—Je dis que du moment où je vous ai vu si bon pour moi, et où je vous ai vu si malheureux, je vous ai aimé autrement qu'un camarade, et que si maintenant une de mes amies voulait se marier, dit Rigolette en souriant et rougissant, ce n'est plus vous que je lui conseillerais d'épouser, monsieur Germain.

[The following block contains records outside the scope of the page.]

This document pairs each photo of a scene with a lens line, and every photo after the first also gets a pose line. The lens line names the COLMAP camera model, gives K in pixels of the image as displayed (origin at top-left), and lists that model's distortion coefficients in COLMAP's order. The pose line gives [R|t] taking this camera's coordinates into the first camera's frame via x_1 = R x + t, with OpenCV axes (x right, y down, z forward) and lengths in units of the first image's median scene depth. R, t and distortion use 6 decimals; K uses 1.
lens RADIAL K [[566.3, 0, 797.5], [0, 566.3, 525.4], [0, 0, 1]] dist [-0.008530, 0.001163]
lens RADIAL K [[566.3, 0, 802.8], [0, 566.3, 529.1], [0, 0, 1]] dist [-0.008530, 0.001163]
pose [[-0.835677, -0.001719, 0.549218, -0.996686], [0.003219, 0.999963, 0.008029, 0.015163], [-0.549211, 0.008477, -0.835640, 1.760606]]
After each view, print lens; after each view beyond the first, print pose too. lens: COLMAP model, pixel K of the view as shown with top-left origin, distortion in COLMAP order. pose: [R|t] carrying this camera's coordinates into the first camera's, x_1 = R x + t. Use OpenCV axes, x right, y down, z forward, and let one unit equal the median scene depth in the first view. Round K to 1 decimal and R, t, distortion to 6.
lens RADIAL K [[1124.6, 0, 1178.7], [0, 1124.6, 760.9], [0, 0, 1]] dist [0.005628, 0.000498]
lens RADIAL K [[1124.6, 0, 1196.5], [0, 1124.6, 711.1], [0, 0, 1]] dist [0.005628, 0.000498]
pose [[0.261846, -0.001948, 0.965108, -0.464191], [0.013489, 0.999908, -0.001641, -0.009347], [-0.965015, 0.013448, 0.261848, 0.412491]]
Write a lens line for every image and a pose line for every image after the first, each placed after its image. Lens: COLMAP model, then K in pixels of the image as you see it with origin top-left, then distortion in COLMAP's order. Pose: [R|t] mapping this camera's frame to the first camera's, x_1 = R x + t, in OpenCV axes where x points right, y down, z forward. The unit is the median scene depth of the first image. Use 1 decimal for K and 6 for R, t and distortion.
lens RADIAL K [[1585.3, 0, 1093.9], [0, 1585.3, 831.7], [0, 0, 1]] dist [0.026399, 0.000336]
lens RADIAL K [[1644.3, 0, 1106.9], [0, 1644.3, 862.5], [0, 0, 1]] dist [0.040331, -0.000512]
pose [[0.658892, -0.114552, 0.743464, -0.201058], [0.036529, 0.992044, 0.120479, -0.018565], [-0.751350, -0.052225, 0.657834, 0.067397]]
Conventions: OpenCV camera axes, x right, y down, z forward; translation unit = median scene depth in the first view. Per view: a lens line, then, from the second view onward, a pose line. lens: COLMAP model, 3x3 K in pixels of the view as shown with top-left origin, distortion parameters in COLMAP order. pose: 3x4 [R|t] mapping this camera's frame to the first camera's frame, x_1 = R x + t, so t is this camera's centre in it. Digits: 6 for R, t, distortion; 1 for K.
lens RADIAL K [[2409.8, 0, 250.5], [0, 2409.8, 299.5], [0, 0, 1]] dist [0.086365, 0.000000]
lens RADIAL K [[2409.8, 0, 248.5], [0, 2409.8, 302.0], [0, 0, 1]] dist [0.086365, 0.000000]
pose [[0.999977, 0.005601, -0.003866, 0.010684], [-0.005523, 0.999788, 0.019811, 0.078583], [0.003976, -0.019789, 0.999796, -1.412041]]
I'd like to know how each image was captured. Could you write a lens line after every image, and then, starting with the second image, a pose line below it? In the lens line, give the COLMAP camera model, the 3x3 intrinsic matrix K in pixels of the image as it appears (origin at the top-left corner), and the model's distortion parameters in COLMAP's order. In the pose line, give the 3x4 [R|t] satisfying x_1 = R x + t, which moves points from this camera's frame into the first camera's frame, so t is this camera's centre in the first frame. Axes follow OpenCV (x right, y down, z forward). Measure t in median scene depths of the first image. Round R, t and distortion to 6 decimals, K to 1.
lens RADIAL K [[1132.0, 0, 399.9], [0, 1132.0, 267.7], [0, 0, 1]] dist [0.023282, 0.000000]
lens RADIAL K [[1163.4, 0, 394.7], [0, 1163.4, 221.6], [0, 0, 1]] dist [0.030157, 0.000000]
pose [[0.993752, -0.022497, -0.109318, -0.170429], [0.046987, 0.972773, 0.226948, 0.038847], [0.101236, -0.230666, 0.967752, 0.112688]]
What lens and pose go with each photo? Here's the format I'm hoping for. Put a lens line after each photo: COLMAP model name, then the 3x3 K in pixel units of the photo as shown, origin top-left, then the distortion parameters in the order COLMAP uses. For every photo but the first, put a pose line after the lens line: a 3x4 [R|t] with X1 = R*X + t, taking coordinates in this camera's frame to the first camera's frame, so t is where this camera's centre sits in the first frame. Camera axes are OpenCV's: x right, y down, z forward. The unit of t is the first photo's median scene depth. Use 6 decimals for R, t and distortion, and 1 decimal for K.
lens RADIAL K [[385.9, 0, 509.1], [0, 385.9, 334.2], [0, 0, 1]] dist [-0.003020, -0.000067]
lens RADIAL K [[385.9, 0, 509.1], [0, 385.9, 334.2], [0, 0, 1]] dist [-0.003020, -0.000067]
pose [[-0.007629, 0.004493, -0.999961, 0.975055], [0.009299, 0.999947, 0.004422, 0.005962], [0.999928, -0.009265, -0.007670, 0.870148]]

—Vous m'aimez! Vous m'aimez!
—Il faut bien que je vous le dise de moi-même, puisque vous ne me le demandez pas.
—Il serait possible!
—Ce n'est pourtant pas faute de vous avoir par deux fois mis sur la voie, pour vous le faire comprendre. Mais bon! monsieur ne veut pas entendre à demi-mot, il me force à lui avouer ces choses-là. C'est mal peut-être, mais comme il n'y a que vous qui puissiez me gronder de mon effronterie, j'ai moins peur; et puis, ajouta Rigolette d'un ton plus sérieux et avec une tendre émotion, tout à l'heure vous m'avez paru si accablé, si désespéré, que je n'y ai pas tenu; j'ai eu l'amour-propre de croire que cet aveu, fait franchement et du fond du cœur, vous empêcherait d'être malheureux à l'avenir. Je me suis dit: «Jusqu'à présent, je n'ai pas eu de chance dans mes efforts pour le distraire ou pour le consoler; mes friandises lui étaient l'appétit, ma gaieté le faisait pleurer; cette fois du moins...» Ah! mon Dieu! qu'avez-vous? s'écria Rigolette en voyant Germain cacher sa figure dans ses mains. Là! voyez si ce n'est pas cruel! s'écria-t-elle, quoi que je fasse, quoi que je dise... vous restez aussi malheureux; c'est être par trop méchant et par trop égoïste aussi!... On dirait qu'il n'y a que vous qui souffriez de vos chagrins!...
—Hélas! quel malheur est le mien!!! s'écria Germain avec désespoir. Vous m'aimez, lorsque je ne suis plus digne de vous!
—Plus digne de moi? Mais ça n'a pas de bon sens, ce que vous dites là! C'est comme si je disais qu'autrefois je n'étais pas digne de votre amitié, parce que j'avais été en prison... car, après tout, moi aussi j'ai été prisonnière, en suis-je moins honnête fille?
—Mais vous êtes allée en prison parce que vous étiez une pauvre enfant abandonnée, tandis que moi! mon Dieu, quelle différence!
—Enfin, quant à la prison, nous n'avons rien à nous reprocher, toujours!... C'est plutôt moi qui suis une ambitieuse... car, dans mon état, je ne devrais penser qu'à me marier avec un ouvrier. Je suis un enfant trouvé... je ne possède rien que ma petite chambre et mon bon courage... pourtant je viens hardiment vous proposer de me prendre pour femme!
—Hélas! autrefois ce sort eût été le rêve, le bonheur de ma vie! Mais à cette heure, moi, sous le coup d'une accusation infamante, j'abuserais de votre admirable générosité, de votre pitié qui vous égare peut-être! Non, non.